Big Horn fishing industry recovering from pandemic slowdown

By 
Nacoma Jefferson
Thursday, July 23, 2020
The Big Horn fishing industry is recovering from pandemic slowdown
Photo courtesy of Chase Fisher
Chase Fisher poses with a trout. Fisher, a local fishing guide, said the global novel coronavirus pandemic sank his business this spring, but things seem to be recovering as more anglers schedule fishing trips later in the season.

Fishing on the Big Horn River is big business, anglers from around the world travel to the Fort Smith area to access the blue ribbon trout that make the river their home, but the global novel coronavirus pandemic has cut business in half.

Local fishing guide Chase Fisher said 30 clients who booked fishing trips with him canceled in the spring, at the start of the pandemic.

He said other guides on the river have had their trips cut down 40% to 50% for this spring as well.

“A lot of the full-time fishing guides need all the days they get because most of them don’t work during the winter,” Fisher said.

Thankfully, Fisher said business has picked up in the past month and is looking better for following months to come.

“I’ll have steady work until the first of September or maybe longer so I got lucky,” he said.

Many of the early cancellations, Fisher said, have been rebooked for October, which is usually not a busy time for fishing guides.
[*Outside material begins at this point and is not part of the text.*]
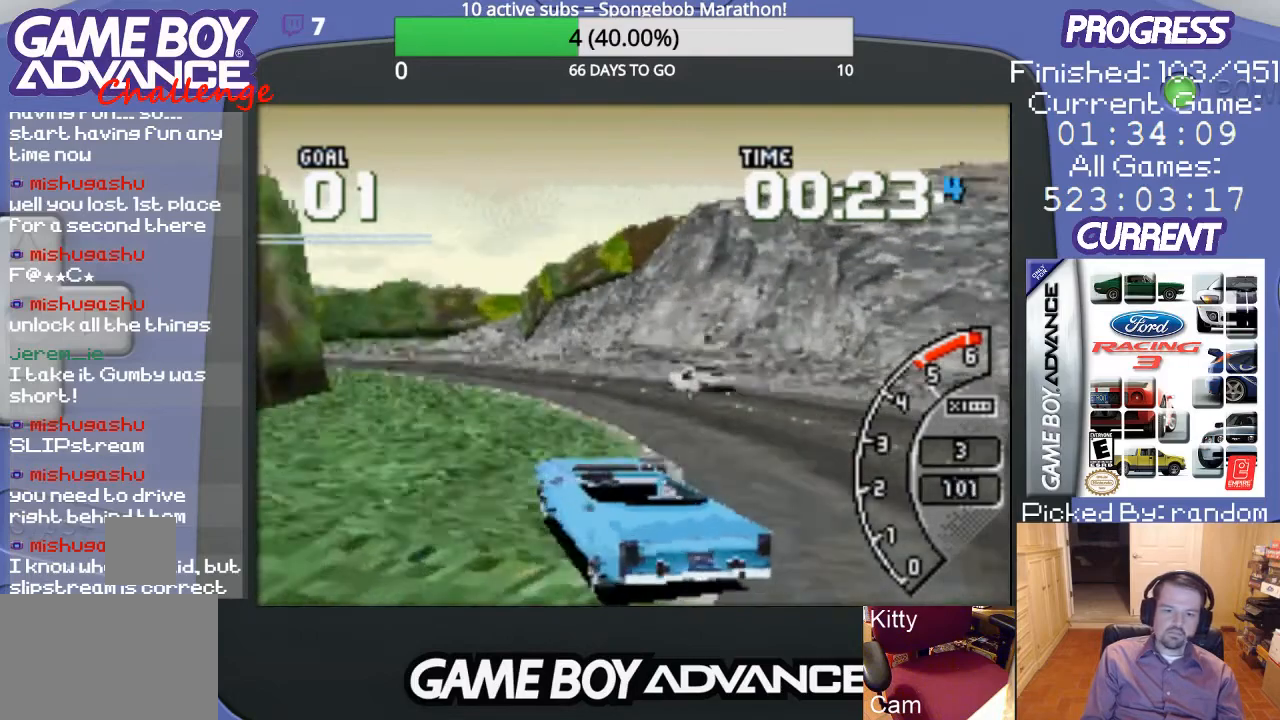
{"buttons": ["A"], "events": []}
He said most guides are booked for 15 to 20 days, when usually “we’re they’re lucky to get five or maybe 10 days in that month.”

Even though masks are not required on the river Fisher said it’s easy to practice social distancing.

And the pandemic has actually brought a lot of new fishermen to Montana, because they have canceled their usual trips to Argentina and Alaska this time of the year Fisher added.

“For the most part everyone is just trying to salvage what they can from this year,” he said.